Вот еще одна загадка памяти, более существенная, чем все остальные: обладают ли воспоминания измеряемым временным объемом? развертываются ли они во времени? Он хочет представить себе их первую встречу: он видит лестницу, которая с тротуара ведет в подвал пивной; видит отдельные пары в желтой полутьме; и видит ее, свою будущую жену, сидящую напротив, в руке рюмка водки, ее взгляд устремлен на него, на лице робкая улыбка. Долгие минуты он наблюдает за ней, держащей в руке рюмку, улыбающейся, он внимательно разглядывает это лицо, эту руку, и на протяжении всего этого времени она будет сидеть неподвижно, не поднося рюмку к губам, ничего не меняя в своей улыбке. И в этом весь ужас: прошлое, которое мы вспоминаем, лишено времени. Невозможно пережить любовь, подобно тому как мы перечитываем книгу или просматриваем тот же фильм. Мертвая, жена Йозефа не имеет никаких измерений, ни материальных, ни временных.

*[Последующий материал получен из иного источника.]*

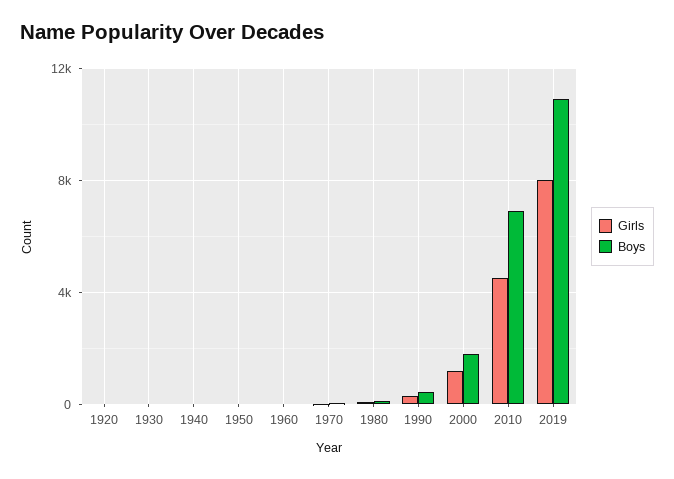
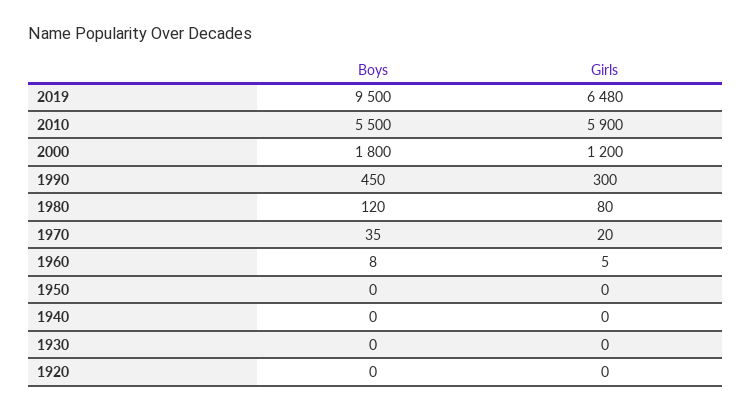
  {
    "Girls": {
      "1920": 0,
      "1930": 0,
      "1940": 0,
      "1950": 0,
      "1960": 5,
      "1970": 20,
      "1980": 80,
      "1990": 300,
      "2000": 1200,
-     "2010": 4500,
+     "2010": 5900,
-     "2019": 8000
+     "2019": 6480
    },
    "Boys": {
      "1920": 0,
      "1930": 0,
      "1940": 0,
      "1950": 0,
      "1960": 8,
      "1970": 35,
      "1980": 120,
      "1990": 450,
      "2000": 1800,
-     "2010": 7000,
+     "2010": 5500,
-     "2019": 11000
+     "2019": 9500
    }
  }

Поэтому все усилия оживить ее в воображении вскоре превратились в пытку. Вместо радости, что ему удалось воскресить то или иное забытое мгновение, он впадал в отчаяние из-за безмерности пустоты, обрамлявшей это мгновение. Однажды он запретил себе это скорбное блуждание по кулуарам прошлого и отбросил тщетные попытки возродить жену такой, какой она была. Он даже подумал, что этой сосредоточенностью на ее прошлом существовании он предательски отсылает ее в музей утраченных вещей и устраняет из своей настоящей жизни.
Впрочем, у них никогда не было культа воспоминаний. Разумеется, они не уничтожали ни своих личных писем, ни ежедневников, где отмечали свои обязательства и встречи. Но им никогда не приходило в голову перечитывать их. Поэтому он решил жить с ней умершей так, как жил с ней живой. Отныне он посещал ее могилу не для того, чтобы предаваться воспоминаниям, а для того, что-бы быть с ней; чтобы увидеть ее глаза, которые смотрят на него и смотрят не из прошлого, а из настоящего.
Так началась для него новая жизнь: совместная жизнь с умершей. Новые часы стали упорядочивать его время. Приверженная к чистоте, она возмущалась беспорядком, который он повсюду оставлял за собой. Отныне он сам тщательно убирает дом. Ибо любит их жилище еще больше, чем при ее жизни: низкая деревянная ограда с маленькими воротами; сад; пихта перед темно-красным кирпичным домом; два кресла, одно против другого, в которые они усаживались, приходя с работы; подоконник, где с одной стороны она всегда держала горшок с цветами, с другой - лампу; эту лампу они оставляли зажженной на время их отсутствия, чтобы, возвращаясь домой, уже издали, с улицы, увидеть ее. Он чтит все эти привычки и следит, чтобы каждый стул, каждая ваза стояли там, где она любила их ставить.
Он вновь посещает их любимые места: ресторан на побережье, хозяин которого никогда не забывает напомнить ему, какую рыбу предпочитала его жена; в соседнем городке прямоугольную площадь с домами, окрашенными в красные, голубые, желтые цвета, чья скромная красота очаровывала их; или пристань в Копенгагене, откуда ежедневно в шесть вечера отчаливал большой белый теплоход. Там они могли долгими минутами недвижно стоять, провожая его взглядом. Перед отплытием оттуда доносилась музыка, старыми джазовыми мелодиями приглашая к путешествию. Со времени смерти жены он часто приходит туда, представляет ее рядом и вновь испытывает их общее желание подняться на борт этого белого ночного корабля, танцевать там, спать там и проснуться где-то далеко, очень далеко на севере.